De handelshuurwet

De handelshuurwet  is van toepassing op de huur van onroerende goederen of gedeelten van onroerende goederen die, hetzij uitdrukkelijk of stilzwijgend vanaf de ingenottreding van de huurder, hetzij krachtens een uitdrukkelijke overeenkomst van partijen in de loop van de huur, door de huurder of door een onderhuurder in hoofdzaak gebruikt worden voor het uitoefenen van een kleinhandel of voor het bedrijf van een ambachtsman die rechtstreeks in contact staat met het publiek (art 1. Handelshuurwet).  

Er dienen dus vijf cumulatieve voorwaarden voldaan te zijn:

  • een huurovereenkomst 
  • m.b.t. onroerende goederen of gedeelten van onroerende goederen
  • die in hoofdzaak bestemd zijn om
  • gebruikt te worden voor het uitoefenen van een kleinhandel of voor het bedrijf van een ambachtsman die rechtstreeks in contact staat met het publiek
  • en waarvan deze bestemming uitdrukkelijk of stilzwijgend vanaf de ingenottreding van de huurder werd aangegaan  

Kleinhandel wordt beschouwd als de handel waarbij de handelaar zijn koopwaar of zijn diensten rechtstreeks aan het publiek levert. Het veronderstelt dus een nauwe band met het cliënteel. Voorbeelden: bakker, uitbater van een benzinestation, boekhandel, kindercrèche,…  

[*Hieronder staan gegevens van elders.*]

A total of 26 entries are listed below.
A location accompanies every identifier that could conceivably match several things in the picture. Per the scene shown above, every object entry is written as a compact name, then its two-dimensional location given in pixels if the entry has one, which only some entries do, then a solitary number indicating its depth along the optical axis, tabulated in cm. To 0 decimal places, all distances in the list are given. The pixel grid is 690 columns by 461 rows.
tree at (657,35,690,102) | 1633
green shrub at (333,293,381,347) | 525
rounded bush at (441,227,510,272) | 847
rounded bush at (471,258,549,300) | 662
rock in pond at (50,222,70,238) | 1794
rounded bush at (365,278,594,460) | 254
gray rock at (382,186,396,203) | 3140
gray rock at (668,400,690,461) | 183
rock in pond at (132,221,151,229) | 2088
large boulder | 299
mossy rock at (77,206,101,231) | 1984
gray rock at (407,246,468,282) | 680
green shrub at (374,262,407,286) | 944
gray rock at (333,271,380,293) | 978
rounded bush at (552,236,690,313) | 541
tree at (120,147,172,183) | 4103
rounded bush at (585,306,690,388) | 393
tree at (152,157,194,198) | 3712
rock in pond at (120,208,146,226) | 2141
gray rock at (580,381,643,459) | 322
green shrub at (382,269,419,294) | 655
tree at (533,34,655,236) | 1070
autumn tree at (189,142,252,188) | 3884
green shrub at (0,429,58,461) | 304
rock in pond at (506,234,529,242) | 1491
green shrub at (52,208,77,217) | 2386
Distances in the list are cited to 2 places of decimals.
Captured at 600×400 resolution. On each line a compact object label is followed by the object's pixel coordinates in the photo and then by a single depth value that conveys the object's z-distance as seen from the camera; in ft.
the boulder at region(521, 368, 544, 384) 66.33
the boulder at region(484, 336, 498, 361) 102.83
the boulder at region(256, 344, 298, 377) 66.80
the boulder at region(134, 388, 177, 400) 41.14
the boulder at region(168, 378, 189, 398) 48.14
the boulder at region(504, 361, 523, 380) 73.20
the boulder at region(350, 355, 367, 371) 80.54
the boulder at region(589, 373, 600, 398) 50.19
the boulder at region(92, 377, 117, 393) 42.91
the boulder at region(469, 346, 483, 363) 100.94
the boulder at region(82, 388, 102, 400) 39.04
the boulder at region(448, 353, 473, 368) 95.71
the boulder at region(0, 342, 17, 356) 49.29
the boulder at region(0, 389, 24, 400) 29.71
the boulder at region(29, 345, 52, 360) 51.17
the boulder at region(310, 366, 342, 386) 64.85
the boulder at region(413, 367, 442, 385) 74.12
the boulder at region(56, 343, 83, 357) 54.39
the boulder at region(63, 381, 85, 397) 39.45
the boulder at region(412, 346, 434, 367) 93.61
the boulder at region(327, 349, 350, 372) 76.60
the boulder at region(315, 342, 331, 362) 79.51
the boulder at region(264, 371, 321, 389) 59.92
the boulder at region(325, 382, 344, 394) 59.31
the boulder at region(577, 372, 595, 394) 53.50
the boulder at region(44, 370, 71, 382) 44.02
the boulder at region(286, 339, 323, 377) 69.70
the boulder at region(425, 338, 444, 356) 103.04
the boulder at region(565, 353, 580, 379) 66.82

Onder het begrip “ambachtsman” wordt een vakman verstaan die op zelfstandige basis een beroep uitoefent waarvoor zowel een lichamelijke als technische vaardigheid vereist voor is. Voorbeeld: kapper, kleermaker, timmerman,…   Vrije beroepers vallen buiten het toepassingsgebied van de handelshuurwet.  

De handelshuurwet voorziet in enkele uitzonderingen (art. 2). Zo zal de handelshuurwet niet van toepassing zijn op de huur die, wegens die aard of de bestemming van het goed of volgens de gebruiken, normaal wordt toegestaan voor minder dan een jaar.